Sitting here crying at this. I've wanted something to show my family that helps sum up my life and there you were with this. I had my first fnd attack 2 years ago, started with back pain and within 14 hours had lost sensation in my right side and my bladder. I was on a Zimmer for 9 months. I lost full use of my bladder, couldn't sleep and couldn't walk unaided. It's now been 2 years and I'm finally down to 1 crutch but sadly developed non epileptic seizures 5 months ago. I watched this and it reminded me of how far I've come in 18 months to actually be walking even if it is one crutch, I retrained my hand to move and grip using mirrors , you've given me so many tips on things I want to try, in a world where fnd is barely spoken about. So glad you got to a place where you're happy. Much love ❤️

You are wonderful!!! A very encourage story!! Thanks for sharing.

Thanks to Mike Shipman for bringing this to my attention. What an amazing spirit you have. I am a Healthcare Provider in New York State and have never heard of this, even with a strong background in Neuro. I am always looking to learn so I can best help my patients. Best Wishes to you and your continued fight. You are a very special person. Hugs to your wife for her undying support and love for you. So important.

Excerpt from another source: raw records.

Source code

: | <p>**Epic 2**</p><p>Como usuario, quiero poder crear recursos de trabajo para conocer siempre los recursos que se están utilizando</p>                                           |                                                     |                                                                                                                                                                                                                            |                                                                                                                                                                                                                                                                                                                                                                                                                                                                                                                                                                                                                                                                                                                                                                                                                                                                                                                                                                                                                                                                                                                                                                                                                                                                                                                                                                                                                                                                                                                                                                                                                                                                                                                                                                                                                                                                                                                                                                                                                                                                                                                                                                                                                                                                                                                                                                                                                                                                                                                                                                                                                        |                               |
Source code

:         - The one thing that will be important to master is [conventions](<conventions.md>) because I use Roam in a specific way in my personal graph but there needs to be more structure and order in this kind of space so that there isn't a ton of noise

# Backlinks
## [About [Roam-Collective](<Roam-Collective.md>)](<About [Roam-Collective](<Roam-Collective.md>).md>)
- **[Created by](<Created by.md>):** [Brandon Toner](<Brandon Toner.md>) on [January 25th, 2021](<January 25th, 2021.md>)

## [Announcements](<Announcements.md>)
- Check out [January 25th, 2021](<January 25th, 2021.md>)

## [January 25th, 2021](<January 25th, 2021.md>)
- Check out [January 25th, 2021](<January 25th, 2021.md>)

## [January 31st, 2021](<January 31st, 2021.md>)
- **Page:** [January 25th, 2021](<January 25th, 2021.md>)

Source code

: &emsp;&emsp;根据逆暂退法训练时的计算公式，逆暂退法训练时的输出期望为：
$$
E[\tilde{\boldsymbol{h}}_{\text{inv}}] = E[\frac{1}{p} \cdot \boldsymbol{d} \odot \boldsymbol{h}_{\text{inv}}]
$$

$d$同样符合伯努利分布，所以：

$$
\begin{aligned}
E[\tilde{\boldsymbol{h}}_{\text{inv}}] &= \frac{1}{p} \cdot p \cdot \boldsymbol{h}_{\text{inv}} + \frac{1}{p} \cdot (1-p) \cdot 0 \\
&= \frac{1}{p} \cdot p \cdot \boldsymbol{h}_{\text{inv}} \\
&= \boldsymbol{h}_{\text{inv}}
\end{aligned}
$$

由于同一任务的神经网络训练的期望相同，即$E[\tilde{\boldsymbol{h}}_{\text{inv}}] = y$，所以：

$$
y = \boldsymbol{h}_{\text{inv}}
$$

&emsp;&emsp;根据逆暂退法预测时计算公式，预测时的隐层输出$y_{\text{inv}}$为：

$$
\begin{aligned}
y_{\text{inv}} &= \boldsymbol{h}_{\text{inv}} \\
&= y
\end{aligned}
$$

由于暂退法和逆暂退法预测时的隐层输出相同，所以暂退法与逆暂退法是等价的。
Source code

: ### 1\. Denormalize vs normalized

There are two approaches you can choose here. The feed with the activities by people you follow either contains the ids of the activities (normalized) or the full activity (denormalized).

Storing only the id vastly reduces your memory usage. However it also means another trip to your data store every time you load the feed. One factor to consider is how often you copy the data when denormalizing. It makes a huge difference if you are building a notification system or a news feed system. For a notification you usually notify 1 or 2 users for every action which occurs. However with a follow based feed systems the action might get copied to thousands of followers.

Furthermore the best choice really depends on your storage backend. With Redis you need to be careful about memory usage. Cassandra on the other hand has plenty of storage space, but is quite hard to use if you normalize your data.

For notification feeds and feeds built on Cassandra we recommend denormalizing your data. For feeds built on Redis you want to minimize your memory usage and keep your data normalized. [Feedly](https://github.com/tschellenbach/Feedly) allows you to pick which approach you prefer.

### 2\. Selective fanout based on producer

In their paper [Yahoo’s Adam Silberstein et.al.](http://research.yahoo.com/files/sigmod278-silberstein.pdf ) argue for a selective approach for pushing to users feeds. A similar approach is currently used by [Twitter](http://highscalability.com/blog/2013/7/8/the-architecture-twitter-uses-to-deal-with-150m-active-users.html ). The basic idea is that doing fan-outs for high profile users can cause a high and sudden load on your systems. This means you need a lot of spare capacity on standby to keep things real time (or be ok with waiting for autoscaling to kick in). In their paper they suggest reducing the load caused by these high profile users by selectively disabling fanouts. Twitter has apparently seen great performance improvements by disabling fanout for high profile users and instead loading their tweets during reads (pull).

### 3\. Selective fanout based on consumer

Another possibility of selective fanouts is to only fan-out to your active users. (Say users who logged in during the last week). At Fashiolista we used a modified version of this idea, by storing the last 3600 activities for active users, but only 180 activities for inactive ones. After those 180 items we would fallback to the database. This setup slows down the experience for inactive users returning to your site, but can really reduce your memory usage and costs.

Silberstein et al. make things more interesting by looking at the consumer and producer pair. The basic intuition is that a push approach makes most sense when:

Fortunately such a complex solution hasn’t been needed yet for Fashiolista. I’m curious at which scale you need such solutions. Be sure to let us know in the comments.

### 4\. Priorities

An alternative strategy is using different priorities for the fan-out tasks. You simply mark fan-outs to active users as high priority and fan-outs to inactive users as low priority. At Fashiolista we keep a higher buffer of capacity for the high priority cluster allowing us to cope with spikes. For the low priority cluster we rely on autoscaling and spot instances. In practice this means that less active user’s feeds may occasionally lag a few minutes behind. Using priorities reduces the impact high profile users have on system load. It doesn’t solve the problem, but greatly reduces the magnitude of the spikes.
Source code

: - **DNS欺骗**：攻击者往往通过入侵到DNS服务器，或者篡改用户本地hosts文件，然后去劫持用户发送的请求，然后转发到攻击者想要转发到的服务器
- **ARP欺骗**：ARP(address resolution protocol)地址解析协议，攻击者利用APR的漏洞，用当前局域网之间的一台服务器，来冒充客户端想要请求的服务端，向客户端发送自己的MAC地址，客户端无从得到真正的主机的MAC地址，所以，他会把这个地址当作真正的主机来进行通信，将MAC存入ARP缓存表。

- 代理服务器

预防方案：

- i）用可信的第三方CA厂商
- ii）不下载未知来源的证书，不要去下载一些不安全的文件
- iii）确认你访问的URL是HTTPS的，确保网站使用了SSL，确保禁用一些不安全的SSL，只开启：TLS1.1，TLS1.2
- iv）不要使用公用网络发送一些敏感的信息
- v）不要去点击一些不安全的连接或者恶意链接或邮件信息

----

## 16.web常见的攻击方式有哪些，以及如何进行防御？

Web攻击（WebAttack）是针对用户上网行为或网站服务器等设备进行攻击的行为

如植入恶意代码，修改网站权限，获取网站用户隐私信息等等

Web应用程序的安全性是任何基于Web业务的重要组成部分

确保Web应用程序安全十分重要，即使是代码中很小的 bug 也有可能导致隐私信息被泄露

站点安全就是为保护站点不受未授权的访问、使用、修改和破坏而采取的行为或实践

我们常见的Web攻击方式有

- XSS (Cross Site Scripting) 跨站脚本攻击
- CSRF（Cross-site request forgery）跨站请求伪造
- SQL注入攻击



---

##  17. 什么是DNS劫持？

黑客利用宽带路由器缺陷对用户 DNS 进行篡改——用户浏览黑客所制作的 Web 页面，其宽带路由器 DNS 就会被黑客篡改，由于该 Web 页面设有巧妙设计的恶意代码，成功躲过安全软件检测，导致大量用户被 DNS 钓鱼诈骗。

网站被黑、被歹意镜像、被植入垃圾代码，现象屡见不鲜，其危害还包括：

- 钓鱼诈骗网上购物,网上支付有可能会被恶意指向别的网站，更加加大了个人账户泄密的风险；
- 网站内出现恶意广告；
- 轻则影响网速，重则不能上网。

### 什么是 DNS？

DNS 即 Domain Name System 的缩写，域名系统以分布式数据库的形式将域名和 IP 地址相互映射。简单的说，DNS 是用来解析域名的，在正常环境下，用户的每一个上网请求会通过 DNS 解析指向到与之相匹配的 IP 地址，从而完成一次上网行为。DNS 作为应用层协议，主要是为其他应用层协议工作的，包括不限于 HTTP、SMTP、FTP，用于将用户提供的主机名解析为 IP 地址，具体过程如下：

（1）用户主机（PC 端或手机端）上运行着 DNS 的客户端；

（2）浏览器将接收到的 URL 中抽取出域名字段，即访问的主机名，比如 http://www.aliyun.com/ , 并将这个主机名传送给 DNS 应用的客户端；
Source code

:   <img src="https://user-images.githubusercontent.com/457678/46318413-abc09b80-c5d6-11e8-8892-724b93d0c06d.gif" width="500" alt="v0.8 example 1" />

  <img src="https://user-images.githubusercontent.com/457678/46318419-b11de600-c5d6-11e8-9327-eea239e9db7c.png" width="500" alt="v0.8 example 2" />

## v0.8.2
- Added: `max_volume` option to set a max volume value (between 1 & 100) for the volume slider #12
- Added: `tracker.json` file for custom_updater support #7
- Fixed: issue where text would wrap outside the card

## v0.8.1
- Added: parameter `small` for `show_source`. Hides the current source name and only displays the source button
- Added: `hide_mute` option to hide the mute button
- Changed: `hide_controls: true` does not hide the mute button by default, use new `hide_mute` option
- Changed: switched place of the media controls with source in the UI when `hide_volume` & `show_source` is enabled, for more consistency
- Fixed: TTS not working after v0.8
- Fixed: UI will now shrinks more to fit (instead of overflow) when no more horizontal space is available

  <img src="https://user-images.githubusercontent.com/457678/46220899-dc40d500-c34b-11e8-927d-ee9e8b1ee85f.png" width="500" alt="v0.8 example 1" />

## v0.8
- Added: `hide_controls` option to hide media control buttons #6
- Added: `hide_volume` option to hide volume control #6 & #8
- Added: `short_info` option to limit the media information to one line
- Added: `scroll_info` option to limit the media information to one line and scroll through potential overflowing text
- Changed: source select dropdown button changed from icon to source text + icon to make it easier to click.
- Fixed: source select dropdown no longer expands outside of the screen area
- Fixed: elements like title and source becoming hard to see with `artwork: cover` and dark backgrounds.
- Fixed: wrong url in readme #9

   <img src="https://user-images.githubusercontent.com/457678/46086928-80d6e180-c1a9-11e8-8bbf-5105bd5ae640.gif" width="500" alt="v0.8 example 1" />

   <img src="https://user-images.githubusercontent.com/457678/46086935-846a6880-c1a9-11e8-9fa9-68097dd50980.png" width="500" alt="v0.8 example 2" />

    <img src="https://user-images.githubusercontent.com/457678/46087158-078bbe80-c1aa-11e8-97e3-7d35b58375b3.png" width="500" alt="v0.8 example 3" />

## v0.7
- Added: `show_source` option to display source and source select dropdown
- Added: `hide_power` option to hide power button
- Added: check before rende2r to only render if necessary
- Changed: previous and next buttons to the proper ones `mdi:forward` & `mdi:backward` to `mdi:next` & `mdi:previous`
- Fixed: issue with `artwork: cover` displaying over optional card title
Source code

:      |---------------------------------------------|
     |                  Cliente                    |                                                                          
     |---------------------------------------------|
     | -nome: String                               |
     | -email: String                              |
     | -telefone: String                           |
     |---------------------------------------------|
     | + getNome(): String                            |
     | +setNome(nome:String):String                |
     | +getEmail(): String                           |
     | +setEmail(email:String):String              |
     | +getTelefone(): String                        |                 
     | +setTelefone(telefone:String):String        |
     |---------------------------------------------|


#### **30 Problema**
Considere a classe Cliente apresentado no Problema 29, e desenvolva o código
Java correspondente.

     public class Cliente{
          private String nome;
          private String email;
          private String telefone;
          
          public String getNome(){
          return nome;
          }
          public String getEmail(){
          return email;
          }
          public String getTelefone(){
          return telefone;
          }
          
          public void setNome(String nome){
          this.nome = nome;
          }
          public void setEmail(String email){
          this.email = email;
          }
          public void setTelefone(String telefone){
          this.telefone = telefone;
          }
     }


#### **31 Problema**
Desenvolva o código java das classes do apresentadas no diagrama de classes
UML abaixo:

I was diagnosed 2016 after a hemiplegic migraine stopped both legs working. After 6¹/² years I had a major fall and back to both legs paralysed. Not coping great atm as just our of hospital and took me 7 months just to stand last time. Such a long recovery with FND and just when you think life's back to normal you relapse. Not sure the nervous system can ever really be cured. 😢

Thanks Jamie, It's videos like your that give me hope to get back to a some sort of normal life and do the things I love doing. Only diagnosed a couple of months ago I have been struggling with the lack of information about FND. I also have a great physio, Krystle, who has been a godsend to me and restoring my beliefs that I will get better. Hard not to get FRUSTATED at times, the simple things that I used to take for granted have turned into hard or impossible tasks. Thanks again and take care, Shane

My wife was diagnosed yesterday with fnd. She has seizure like symptoms then they could go and then come back weeks later. She loses all feeling in the left side of her body which could come back after a day. This is very frustrating but having the diagnosis of fnd and watching all these recovery stories should help and ease hers and mine concerns

My sister has just been diagnosed with FND, I found this very helpful. Thank you💕🙏

Thank you so much for sharing your story 🙏🏻

Your video is inspiring, thank you!
I myself have been diagnosed with FND and have also lost the ability to use my legs, also shake and have incredible episodes of pain.
Have now started my rehabilitation and your storey has not just given me hope but confidence in the ability to return some sort of normalcy.
I will update you with my progress in a little while

Thank you! Struggling with my symptoms today but feeling so much more positive after watching your video.

Thank you so much for this video, I was diagnosed two weeks ago with FND and have been looking for someone else's story, it's so lovely looking at these comments to know I'm not alone.

I just was diagnosed with FND last week. I've had some trouble accepting this. This video has helped me a lot. Thank you so much. I can't tell you how much I appreciate hearing your story and how much hope its given me.